Nothing but the images should be left out when the entries are restated word for word.

━━━

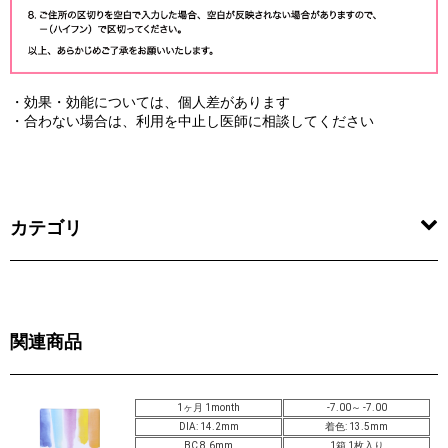
・効果・効能については、個人差があります
・合わない場合は、利用を中止し医師に相談してください
カテゴリ
関連商品
1ヶ月 1month
-7.00～ -7.00
DIA: 14.2mm
着色: 13.5mm
BC 8.6mm
1箱 1枚入り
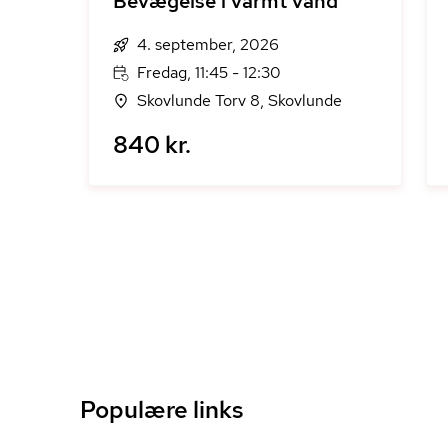
Bevægelse i varmt vand
4. september, 2026
Fredag, 11:45 - 12:30
Skovlunde Torv 8, Skovlunde
840 kr.
Populære links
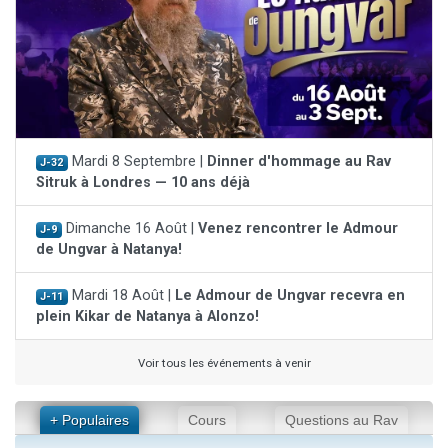
Mardi 8 Septembre |
Dinner d'hommage au Rav
J-32
Sitruk à Londres — 10 ans déjà
Dimanche 16 Août |
Venez rencontrer le Admour
J-9
de Ungvar à Natanya!
Mardi 18 Août |
Le Admour de Ungvar recevra en
J-11
plein Kikar de Natanya à Alonzo!
Voir tous les événements à venir
+ Populaires
Cours
Questions au Rav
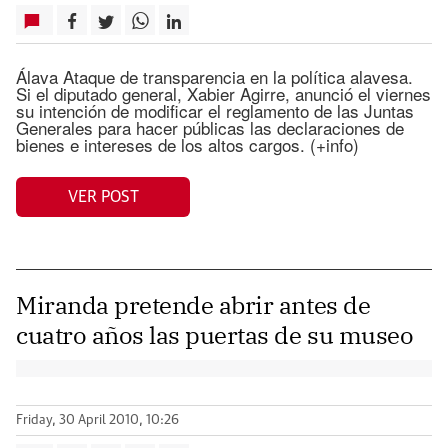
Álava Ataque de transparencia en la política alavesa.
Si el diputado general, Xabier Agirre, anunció el viernes
su intención de modificar el reglamento de las Juntas
Generales para hacer públicas las declaraciones de
bienes e intereses de los altos cargos. (+info)
VER POST
Miranda pretende abrir antes de
cuatro años las puertas de su museo
Friday, 30 April 2010, 10:26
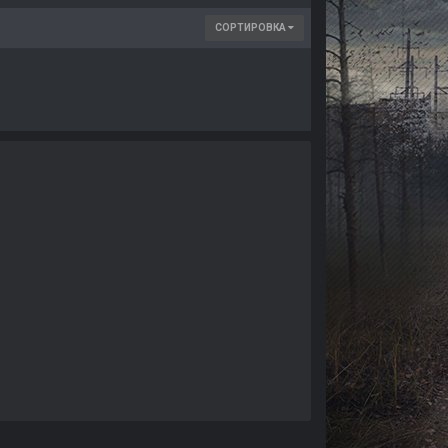
СОРТИРОВКА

━━━

Answer box
・効果・効能については、個人差があります
・合わない場合は、利用を中止し医師に相談してください
カテゴリ
関連商品
1ヶ月 1month
-7.00～ -7.00
DIA: 14.2mm
着色: 13.5mm
BC 8.6mm
1箱 1枚入り
Bevægelse i varmt vand
4. september, 2026
Fredag, 11:45 - 12:30
Skovlunde Torv 8, Skovlunde
840 kr.
Populære links
Mardi 8 Septembre |
Dinner d'hommage au Rav
J-32
Sitruk à Londres — 10 ans déjà
Dimanche 16 Août |
Venez rencontrer le Admour
J-9
de Ungvar à Natanya!
Mardi 18 Août |
Le Admour de Ungvar recevra en
J-11
plein Kikar de Natanya à Alonzo!
Voir tous les événements à venir
+ Populaires
Cours
Questions au Rav
Álava Ataque de transparencia en la política alavesa.
Si el diputado general, Xabier Agirre, anunció el viernes
su intención de modificar el reglamento de las Juntas
Generales para hacer públicas las declaraciones de
bienes e intereses de los altos cargos. (+info)
VER POST
Miranda pretende abrir antes de
cuatro años las puertas de su museo
Friday, 30 April 2010, 10:26
СОРТИРОВКА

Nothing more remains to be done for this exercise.